7) http://www.htlv1joho.org/index.html 厚生労働省科学研究費補助金 がん臨床研究事業
「HTLV-1キャリア・ATL患者に対する相談機能の強化と正しい知識の普及の促進」
8)Effect of freeze-thawing breast milk on vertical HTLV-I transmission from seropositive mothers to children. Ando Y et al., Jpn J Cancer Res. 1989 May;80(5):405-7.
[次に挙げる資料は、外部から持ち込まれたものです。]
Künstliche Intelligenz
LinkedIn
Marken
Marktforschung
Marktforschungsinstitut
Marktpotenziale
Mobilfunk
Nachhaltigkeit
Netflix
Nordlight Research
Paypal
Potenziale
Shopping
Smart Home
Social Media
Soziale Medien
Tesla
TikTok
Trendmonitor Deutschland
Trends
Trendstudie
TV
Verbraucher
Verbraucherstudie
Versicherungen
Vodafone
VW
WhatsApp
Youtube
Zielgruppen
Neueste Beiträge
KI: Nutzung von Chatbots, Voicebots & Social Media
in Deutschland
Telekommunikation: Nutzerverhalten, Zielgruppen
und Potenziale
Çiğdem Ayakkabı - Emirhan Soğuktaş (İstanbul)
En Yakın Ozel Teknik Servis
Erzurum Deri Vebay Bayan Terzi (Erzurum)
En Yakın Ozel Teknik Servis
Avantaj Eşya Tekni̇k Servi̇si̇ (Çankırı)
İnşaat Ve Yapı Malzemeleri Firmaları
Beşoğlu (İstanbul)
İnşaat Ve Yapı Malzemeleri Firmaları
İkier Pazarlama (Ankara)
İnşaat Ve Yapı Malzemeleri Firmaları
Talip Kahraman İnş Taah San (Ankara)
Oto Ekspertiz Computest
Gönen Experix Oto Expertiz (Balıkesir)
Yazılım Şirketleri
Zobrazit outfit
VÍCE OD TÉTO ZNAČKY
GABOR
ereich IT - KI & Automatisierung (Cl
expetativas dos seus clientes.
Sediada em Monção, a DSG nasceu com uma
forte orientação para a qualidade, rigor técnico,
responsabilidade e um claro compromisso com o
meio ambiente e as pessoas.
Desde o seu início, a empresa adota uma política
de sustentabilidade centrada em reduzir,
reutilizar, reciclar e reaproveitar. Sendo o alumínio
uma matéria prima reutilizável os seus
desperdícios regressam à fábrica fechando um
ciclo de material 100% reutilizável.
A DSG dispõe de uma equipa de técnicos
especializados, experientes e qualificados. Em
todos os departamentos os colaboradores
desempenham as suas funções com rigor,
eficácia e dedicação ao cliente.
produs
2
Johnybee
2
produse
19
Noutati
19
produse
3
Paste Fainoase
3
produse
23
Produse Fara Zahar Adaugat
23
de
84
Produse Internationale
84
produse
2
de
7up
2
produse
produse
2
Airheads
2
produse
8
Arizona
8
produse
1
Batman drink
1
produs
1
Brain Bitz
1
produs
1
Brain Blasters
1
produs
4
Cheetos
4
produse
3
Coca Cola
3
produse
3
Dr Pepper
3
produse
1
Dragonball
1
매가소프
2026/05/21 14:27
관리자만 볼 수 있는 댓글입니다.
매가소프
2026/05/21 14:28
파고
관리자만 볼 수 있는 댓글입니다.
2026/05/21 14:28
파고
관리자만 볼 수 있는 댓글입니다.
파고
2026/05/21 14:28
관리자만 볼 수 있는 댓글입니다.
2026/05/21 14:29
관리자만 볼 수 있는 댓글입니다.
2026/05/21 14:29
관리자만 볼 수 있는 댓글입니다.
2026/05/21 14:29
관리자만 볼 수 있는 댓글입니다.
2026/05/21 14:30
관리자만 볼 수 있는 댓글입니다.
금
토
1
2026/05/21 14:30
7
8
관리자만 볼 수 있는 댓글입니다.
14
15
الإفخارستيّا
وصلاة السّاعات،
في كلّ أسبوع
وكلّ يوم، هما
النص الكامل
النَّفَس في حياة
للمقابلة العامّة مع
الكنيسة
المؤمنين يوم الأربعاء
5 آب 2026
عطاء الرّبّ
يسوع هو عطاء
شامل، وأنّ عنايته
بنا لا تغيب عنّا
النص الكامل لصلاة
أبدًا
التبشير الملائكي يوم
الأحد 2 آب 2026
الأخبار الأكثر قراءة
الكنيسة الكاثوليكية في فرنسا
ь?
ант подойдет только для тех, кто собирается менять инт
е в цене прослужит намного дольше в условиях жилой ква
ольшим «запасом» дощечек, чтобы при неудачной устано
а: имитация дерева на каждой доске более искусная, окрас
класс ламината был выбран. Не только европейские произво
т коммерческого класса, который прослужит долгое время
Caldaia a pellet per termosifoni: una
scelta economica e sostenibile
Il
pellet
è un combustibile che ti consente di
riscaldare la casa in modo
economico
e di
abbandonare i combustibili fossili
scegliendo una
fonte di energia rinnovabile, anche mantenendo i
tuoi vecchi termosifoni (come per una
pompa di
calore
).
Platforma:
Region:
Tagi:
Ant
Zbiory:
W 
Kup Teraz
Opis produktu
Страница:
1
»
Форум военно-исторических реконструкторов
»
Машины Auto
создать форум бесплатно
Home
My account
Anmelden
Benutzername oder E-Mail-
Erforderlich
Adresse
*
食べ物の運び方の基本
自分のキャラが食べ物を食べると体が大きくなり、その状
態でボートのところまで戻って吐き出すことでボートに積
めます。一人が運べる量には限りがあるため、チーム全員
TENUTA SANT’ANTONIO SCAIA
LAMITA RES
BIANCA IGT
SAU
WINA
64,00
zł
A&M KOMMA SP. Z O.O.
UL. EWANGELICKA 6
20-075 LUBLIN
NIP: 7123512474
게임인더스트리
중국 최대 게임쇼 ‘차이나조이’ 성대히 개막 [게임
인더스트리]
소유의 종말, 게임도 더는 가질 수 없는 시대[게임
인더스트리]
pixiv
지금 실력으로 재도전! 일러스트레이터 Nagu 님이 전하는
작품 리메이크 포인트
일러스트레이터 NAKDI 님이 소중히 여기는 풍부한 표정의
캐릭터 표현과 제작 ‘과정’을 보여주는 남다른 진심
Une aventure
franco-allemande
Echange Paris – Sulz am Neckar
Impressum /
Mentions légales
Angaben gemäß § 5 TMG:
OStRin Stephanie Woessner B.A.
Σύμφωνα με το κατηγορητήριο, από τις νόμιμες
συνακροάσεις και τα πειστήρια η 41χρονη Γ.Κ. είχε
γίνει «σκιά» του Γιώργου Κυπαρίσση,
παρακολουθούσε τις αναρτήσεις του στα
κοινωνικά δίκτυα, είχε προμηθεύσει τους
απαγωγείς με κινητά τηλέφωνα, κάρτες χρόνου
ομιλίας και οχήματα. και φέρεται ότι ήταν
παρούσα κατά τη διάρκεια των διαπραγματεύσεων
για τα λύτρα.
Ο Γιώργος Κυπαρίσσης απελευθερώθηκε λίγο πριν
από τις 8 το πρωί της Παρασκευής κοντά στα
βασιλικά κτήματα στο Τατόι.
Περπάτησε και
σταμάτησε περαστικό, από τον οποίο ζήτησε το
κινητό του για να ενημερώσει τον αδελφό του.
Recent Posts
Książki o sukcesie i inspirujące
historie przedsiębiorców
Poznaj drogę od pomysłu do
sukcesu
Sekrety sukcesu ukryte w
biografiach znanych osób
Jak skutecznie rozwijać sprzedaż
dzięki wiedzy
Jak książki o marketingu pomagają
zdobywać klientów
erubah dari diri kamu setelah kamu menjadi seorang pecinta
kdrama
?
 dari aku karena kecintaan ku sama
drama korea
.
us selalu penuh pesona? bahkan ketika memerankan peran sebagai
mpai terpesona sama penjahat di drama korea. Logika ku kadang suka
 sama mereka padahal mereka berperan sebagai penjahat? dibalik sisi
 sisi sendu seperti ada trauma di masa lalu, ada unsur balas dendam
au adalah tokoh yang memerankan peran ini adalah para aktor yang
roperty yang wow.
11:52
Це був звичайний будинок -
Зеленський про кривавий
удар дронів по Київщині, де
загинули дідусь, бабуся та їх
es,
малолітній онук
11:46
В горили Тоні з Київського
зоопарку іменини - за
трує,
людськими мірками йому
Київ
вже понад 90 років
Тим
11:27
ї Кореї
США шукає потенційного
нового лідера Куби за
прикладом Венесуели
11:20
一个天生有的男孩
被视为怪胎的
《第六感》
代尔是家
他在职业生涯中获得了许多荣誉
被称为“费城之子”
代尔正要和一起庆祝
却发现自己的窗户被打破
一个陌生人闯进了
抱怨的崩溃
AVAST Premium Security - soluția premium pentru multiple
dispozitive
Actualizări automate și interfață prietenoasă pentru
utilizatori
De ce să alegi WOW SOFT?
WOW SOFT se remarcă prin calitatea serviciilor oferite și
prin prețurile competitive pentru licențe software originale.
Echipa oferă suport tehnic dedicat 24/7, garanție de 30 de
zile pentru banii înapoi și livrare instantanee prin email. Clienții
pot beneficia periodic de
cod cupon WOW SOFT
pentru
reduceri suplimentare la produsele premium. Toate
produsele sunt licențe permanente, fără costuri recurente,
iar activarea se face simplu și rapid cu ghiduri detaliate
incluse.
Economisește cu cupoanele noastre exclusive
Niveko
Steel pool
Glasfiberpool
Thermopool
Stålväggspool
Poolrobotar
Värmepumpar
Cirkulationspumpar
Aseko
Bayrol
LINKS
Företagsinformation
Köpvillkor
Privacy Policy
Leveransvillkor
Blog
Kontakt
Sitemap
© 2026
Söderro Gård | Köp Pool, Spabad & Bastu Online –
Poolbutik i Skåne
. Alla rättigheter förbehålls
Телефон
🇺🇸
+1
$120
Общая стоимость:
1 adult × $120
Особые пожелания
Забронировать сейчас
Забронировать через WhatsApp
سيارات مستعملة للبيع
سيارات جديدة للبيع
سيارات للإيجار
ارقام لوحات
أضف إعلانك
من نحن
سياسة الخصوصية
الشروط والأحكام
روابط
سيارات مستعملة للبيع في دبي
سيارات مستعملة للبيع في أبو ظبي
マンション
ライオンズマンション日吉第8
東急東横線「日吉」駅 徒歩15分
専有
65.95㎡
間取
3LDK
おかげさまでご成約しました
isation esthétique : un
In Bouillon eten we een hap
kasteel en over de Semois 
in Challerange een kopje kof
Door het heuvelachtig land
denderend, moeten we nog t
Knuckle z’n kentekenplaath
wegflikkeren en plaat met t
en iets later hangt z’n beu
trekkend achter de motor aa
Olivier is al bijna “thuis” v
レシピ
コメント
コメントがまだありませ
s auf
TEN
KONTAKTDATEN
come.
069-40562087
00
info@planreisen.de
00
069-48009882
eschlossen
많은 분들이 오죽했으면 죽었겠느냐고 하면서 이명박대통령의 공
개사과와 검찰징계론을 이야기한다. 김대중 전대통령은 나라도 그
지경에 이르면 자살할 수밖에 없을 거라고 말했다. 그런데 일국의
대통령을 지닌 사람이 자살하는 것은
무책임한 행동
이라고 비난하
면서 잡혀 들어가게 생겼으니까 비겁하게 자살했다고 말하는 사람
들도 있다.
9) Long-term serological outcome of infants who received frozen-thawed milk from human T-lymphotropic virus type-I positive mothers. Ando Y et al., J Obstet Gynaecol Res. 2004 Dec;30(6):436-8.
10)HTLV-1 抗体陽性妊婦および判定保留妊婦から出生した児のコホート研究‐施行マニュアルver.1.0‐厚生労働科学研究補助金成育疾患克服等次世代育成基盤研究事業(H23-次世代-指定-008)
11) Effects of cooling and freezing storage on the stability of bioactive factors in human colostrum.
Ramírez-Santana C et al. J Dairy Sci. 2012 May;95(5):2319-25.